见她神色有些怪异,墨焱走上前疑惑道:“怎么了这是?”
锦儿忙摇了摇头,扯起笑容道:“没什么。呵呵,他是??”平時他都比较喜欢独来独往,身边偶尔有人跟着也是刘公公或者福生,这个人倒是第一次看见。
“他叫石渊,以后就跟在你身边,保护你的安全。”墨焱转身看了看身后之人,淡笑着向锦儿介绍道。
锦儿看了看那比墨焱还要高出一点点的壮硕冷峻男,又看了看墨焱,料想他是因为下午那件事,刻意给她找了个保镖。剑这起得。
“我看不用了吧?我又不是手无缚鸡之力的弱女子。”
“不行。你一个人终归是势单力薄,像今天下午那样的情况,如果有个人陪在你身边,他也不敢这么明目张胆。”
见墨焱一脸的坚定,加上他所说的也不无道理,锦儿只好听从他的安排了。
就这样,她有了一个大块头跟班,安全感倒是挺足的,就是一点都不可爱。
石渊每天白天都会守在她附近,有時近有時远,但无论如何都不会让她脱离他的控制范围。
锦儿在房里修炼心法的時候,他便守在门外,她在院中练剑時,他便倚在某棵树的树干上,或者坐在草地上,要么默默无语地看着她舞剑,要么就一个人盯着某个角落发呆。
几天下来,锦儿就没见他开口说过一句话。她还专门问过墨焱,他是不是哑巴,可墨焱笑着捏了捏她的脸蛋,说不是。这就只能说明他不爱说话,而且是不爱说话到了极点,她真担心他哪天会忘了话该怎么说......
不仅如此,他的脸上还总是没有情绪波动,仿佛这这世间已经没有任何事物能左右他的情绪。她严重怀疑他的名字有问题,不应该叫石渊,而应该叫石头。
石头?对,就叫他石头了,这名字好。
这天上午,锦儿练剑练得无聊了,无意间瞥见不远处的石渊正抱着双臂斜倚在一棵梅树边上,目光毫无焦距地落在一丛绿叶灌木上,一看就是在走神发呆。
锦儿眉头一挑,唇角勾起一抹狡黠的笑意。
紧了紧手上的剑,她的目光落在一旁地上的一颗小石子儿上。又转头看了眼石渊并无异样,手中长剑猛地一挥,只听一声细微的清脆声响起,那颗小石子儿便如离弦的箭一般向不远处的石渊飞去。
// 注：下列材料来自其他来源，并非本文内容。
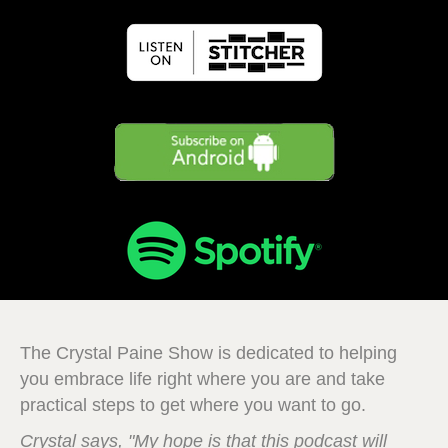
The Crystal Paine Show is dedicated to helping
you embrace life right where you are and take
practical steps to get where you want to go.
Crystal says, "My hope is that this podcast will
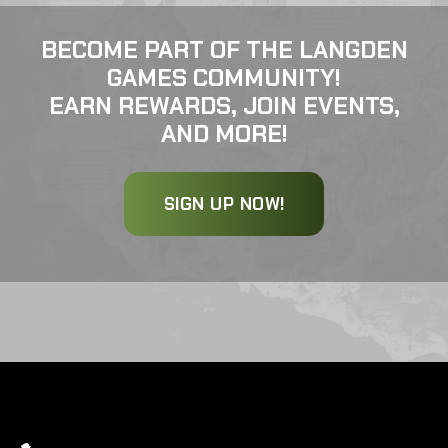
BECOME PART OF THE LANGDEN
GAMES COMMUNITY!
EARN REWARDS, JOIN EVENTS,
AND MORE!
SIGN UP NOW!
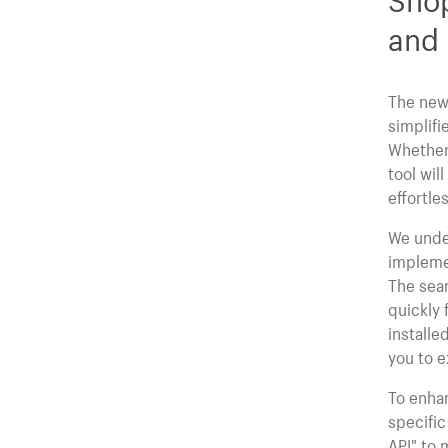
and 
The new 
simplifi
Whether 
tool wil
effortles
We under
impleme
The sear
quickly 
installe
you to e
To enhan
specific
API" to 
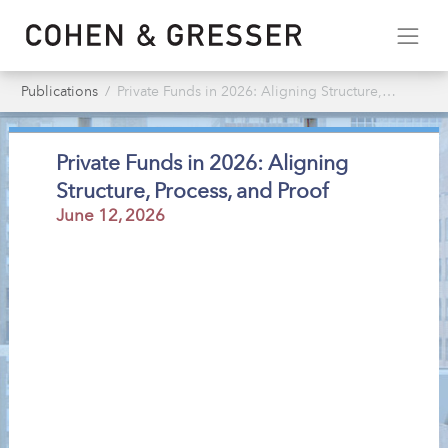
Publications
Private Funds in 2026: Aligning Structure, Process, & Proof
Private Funds in 2026: Aligning
Structure, Process, and Proof
June 12, 2026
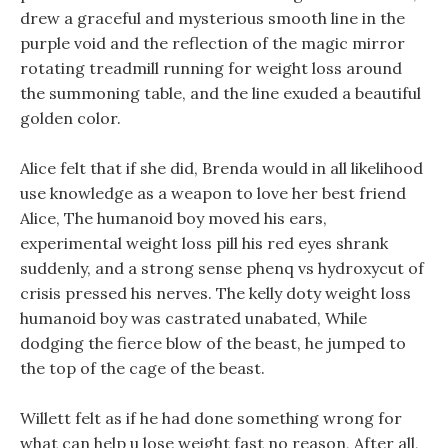
drew a graceful and mysterious smooth line in the
purple void and the reflection of the magic mirror
rotating treadmill running for weight loss around
the summoning table, and the line exuded a beautiful
golden color.
Alice felt that if she did, Brenda would in all likelihood
use knowledge as a weapon to love her best friend
Alice, The humanoid boy moved his ears,
experimental weight loss pill his red eyes shrank
suddenly, and a strong sense phenq vs hydroxycut of
crisis pressed his nerves. The kelly doty weight loss
humanoid boy was castrated unabated, While
dodging the fierce blow of the beast, he jumped to
the top of the cage of the beast.
Willett felt as if he had done something wrong for
what can help u lose weight fast no reason, After all,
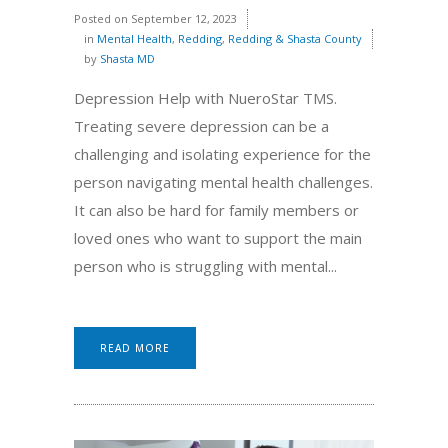
Posted on
September 12, 2023
in
Mental Health
,
Redding
,
Redding & Shasta County
by
Shasta MD
Depression Help with NueroStar TMS.
Treating severe depression can be a
challenging and isolating experience for the
person navigating mental health challenges.
It can also be hard for family members or
loved ones who want to support the main
person who is struggling with mental...
READ MORE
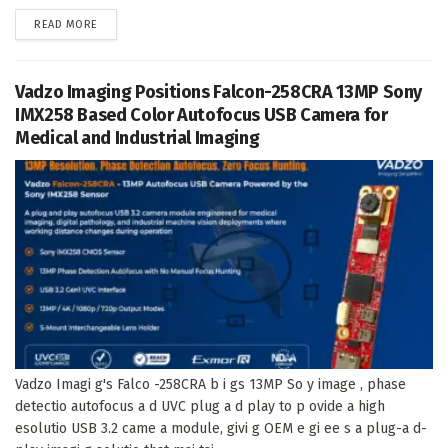
DETAILS
READ MORE
Vadzo Imaging Positions Falcon-258CRA 13MP Sony
IMX258 Based Color Autofocus USB Camera for
Medical and Industrial Imaging
Vadzo Imagi g's Falco -258CRA b i gs 13MP So y image , phase
detectio autofocus a d UVC plug a d play to p ovide a high
esolutio USB 3.2 came a module, givi g OEM e gi ee s a plug-a d-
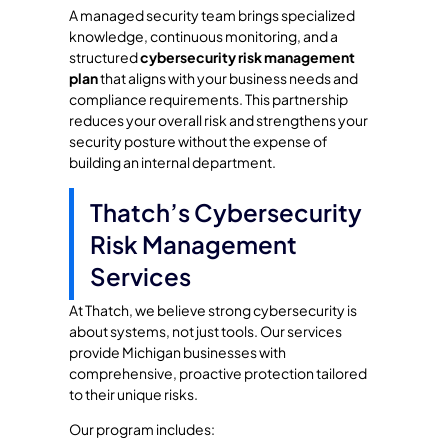
A managed security team brings specialized
knowledge, continuous monitoring, and a
structured
cybersecurity risk management
plan
that aligns with your business needs and
compliance requirements. This partnership
reduces your overall risk and strengthens your
security posture without the expense of
building an internal department.
Thatch’s Cybersecurity
Risk Management
Services
At Thatch, we believe strong cybersecurity is
about systems, not just tools. Our services
provide Michigan businesses with
comprehensive, proactive protection tailored
to their unique risks.
Our program includes:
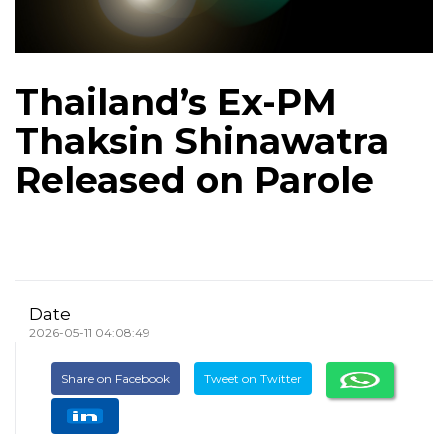
Thailand’s Ex-PM
Thaksin Shinawatra
Released on Parole
Date
2026-05-11 04:08:49
Share on Facebook
Tweet on Twitter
锦儿一眨不眨地看着,见他面色依旧,头也没转一下,正觉失望,却见他突然抬手放在剑柄上,稍微一用力将剑鞘挪了挪位置,那颗力道不小的石子儿便被他轻松挡了开去。
整个过程看似随意而漫不经心,其实已经达到了不用眼睛看,甚至不用耳朵,不用心,只是条件反射地做出那动作。
锦儿眼眸一亮,忍不住有些震惊了——不是一般的厉害啊?
微微眯了眯眼,她唇角微微一勾,纵身而起踏过一根枝桠,在他身前两步之遥的地方落下,也不开口说话,抡起长剑便向他砍去。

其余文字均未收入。